◆ Quoted text
Dean McHenry (PhD, Indiana University), serves as SASA secretary. Dr. McHenry is currently a professor of politics and policy at the Claremont Graduate University. He has also taught at the University of Calabar (Nigeria), Brown University, University of Illinois, and the University of Dar es Salam (Tanzania). He served as Dean of the School of Politics and Economics at CGU. In addition to field research in Africa, he has conducted extensive work in India (Kerala, Andhra Pradesh, West Bengal). He is the author to two books on African politics, Limited Choices: The Political Struggle for Socialism in Tanzania, and Tanzania’s Ujamaa Villages: the Implementation of a Rural Development Strategy. He has contributed chapters to a number of books on African politics, one on India, and published nearly two dozen professional papers. He was a Fulbright Senior Specialist had received research awards/fellowships from the Haynes Foundation, Mellon Foundation, Fulbright-Hayes, N.D.F.L., Fletcher Jones, and Midwest Consortium for International Development.
Vandana Asthana (PhD Political Science, CSJM University India, PhD Natural Resources and Environmental Sciences, University of Illinois at Urbana-Champaign) was the Head of the Department of Political Science at Christ Church College, C.S.J.M University in Kanpur, India and currently teaches political science in the Government department at Eastern Washington University. Her publications include several books: Water Policy Processes in India: Discourses of Power and ResistanceThe Politics of Environment, India's Foreign Policy and Subcontinental Politics, Theory of International Politics and two edited volumes, Security in South Asia: Trends and Directions and Advances in Environmental Biopollution. She has published a large number of research articles in various journals and has contributed chapters in edited volumes. She has been on delegations of Track Two Diplomacy for confidence building measures between India and Pakistan. Dr. Asthana has been associated with premier think tanks in the region and has participated in the Ford Foundation projects in India and Sri Lanka on Comprehensive and Environmental Security in South Asia. She is the Founder member of the IC Centre for Governance, New Delhi, and the Founder Secretary and Member Advisory Panel of Eco-Friends, an NGO that works on water issues in India. She has served as consultant and completed a project for the Government of India on the Water Security of India. Her forthcoming books include Nuke Waters: Water Security in India and Pakistan.

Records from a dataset
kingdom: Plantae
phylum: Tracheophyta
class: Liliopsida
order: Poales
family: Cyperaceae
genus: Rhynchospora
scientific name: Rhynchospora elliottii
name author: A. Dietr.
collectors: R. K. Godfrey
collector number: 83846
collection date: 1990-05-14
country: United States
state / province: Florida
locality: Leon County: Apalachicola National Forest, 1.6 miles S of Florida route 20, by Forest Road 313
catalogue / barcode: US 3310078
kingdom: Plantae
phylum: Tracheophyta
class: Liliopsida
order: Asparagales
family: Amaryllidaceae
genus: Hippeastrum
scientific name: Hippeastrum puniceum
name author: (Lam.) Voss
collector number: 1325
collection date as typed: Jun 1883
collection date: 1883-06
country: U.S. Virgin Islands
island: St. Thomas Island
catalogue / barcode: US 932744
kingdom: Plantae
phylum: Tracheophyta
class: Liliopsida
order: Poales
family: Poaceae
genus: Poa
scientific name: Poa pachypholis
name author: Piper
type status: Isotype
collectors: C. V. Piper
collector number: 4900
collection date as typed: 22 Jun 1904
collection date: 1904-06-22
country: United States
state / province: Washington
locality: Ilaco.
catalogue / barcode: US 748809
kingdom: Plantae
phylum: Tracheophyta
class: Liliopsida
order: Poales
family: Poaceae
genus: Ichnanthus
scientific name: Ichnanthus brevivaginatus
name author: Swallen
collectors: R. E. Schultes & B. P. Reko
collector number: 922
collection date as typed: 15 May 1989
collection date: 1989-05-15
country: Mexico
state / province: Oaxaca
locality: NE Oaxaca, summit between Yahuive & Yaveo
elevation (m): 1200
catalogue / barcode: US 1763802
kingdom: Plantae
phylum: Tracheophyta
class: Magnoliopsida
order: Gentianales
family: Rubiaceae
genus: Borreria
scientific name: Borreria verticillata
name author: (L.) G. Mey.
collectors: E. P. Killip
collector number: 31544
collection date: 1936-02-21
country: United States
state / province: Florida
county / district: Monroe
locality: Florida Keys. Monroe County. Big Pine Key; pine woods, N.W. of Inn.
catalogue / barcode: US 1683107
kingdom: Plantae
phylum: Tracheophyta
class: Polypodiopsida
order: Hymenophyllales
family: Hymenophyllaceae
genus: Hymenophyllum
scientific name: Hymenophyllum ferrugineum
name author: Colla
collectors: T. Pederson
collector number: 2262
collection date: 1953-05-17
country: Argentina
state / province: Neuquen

◆ Required tasks
[A] In the biographical profiles, at which university does Vandana Asthana currently teach political science?
[B] Extend the biographical profiles, picking up right after their final sentence.
These records come from a separate source.

◆ Results of the tasks
[A] Eastern Washington University, in the Government department.

[B]
Gunjan Bagla (MBA , Southern Illinois; BSME, Indian Institute of Technology Kanpur) is Managing Director of Amritt, Inc., a management consultancy that helps Western executives at top companies to do business in India. He also created the executive workshop Doing Business in India for Caltech’s executive education program and taught it several times a year until 2009. Bagla is the author of Doing Business in 21st Century India (Hachette 2008) and blogs at www.theindiaexpert.com. His web-based "Dictionary of Indian English" is a popular location to find both current and classic words used by Indians as part of an English conversation. Bagla writes about India for Business Week and other publications. He is a frequent public speaker on India and business. He is currently the President of the Alumni Association of the IITs and a Charter Member of TiE, The Indus Entrepreneur. He lives in Cerritos, California with his wife Smita, and two school-age children.
David Blundell (PhD Anthropology, University of California) is based at National Chengchi University in Taipei, and has contributed a number of works on South Asia including Masks: Anthropology on the Sinhalese Belief System (NY: Peter Lang) and the making of a feature documentary film Dr B. R. Ambedkar and the Birth of a New Era in India (Navaloka Productions). He is an international consultant for the Institute for the Development of Community Strength (INDECOS), an NGO in the Southern Province of Sri Lanka for assisting rural arts and cultural development and programs. His current research collaboration is with the Electronic Cultural Atlas Initiative for language and culture mapping. Professor Blundell offers courses such as South Asia as a Cultural Area; Buddhism as Myth, Liberator, and Power in Southern Asia; and Introduction to Development Studies: Economic Development and Culture Change - at universities in Taiwan, India, Sri Lanka, and the United States.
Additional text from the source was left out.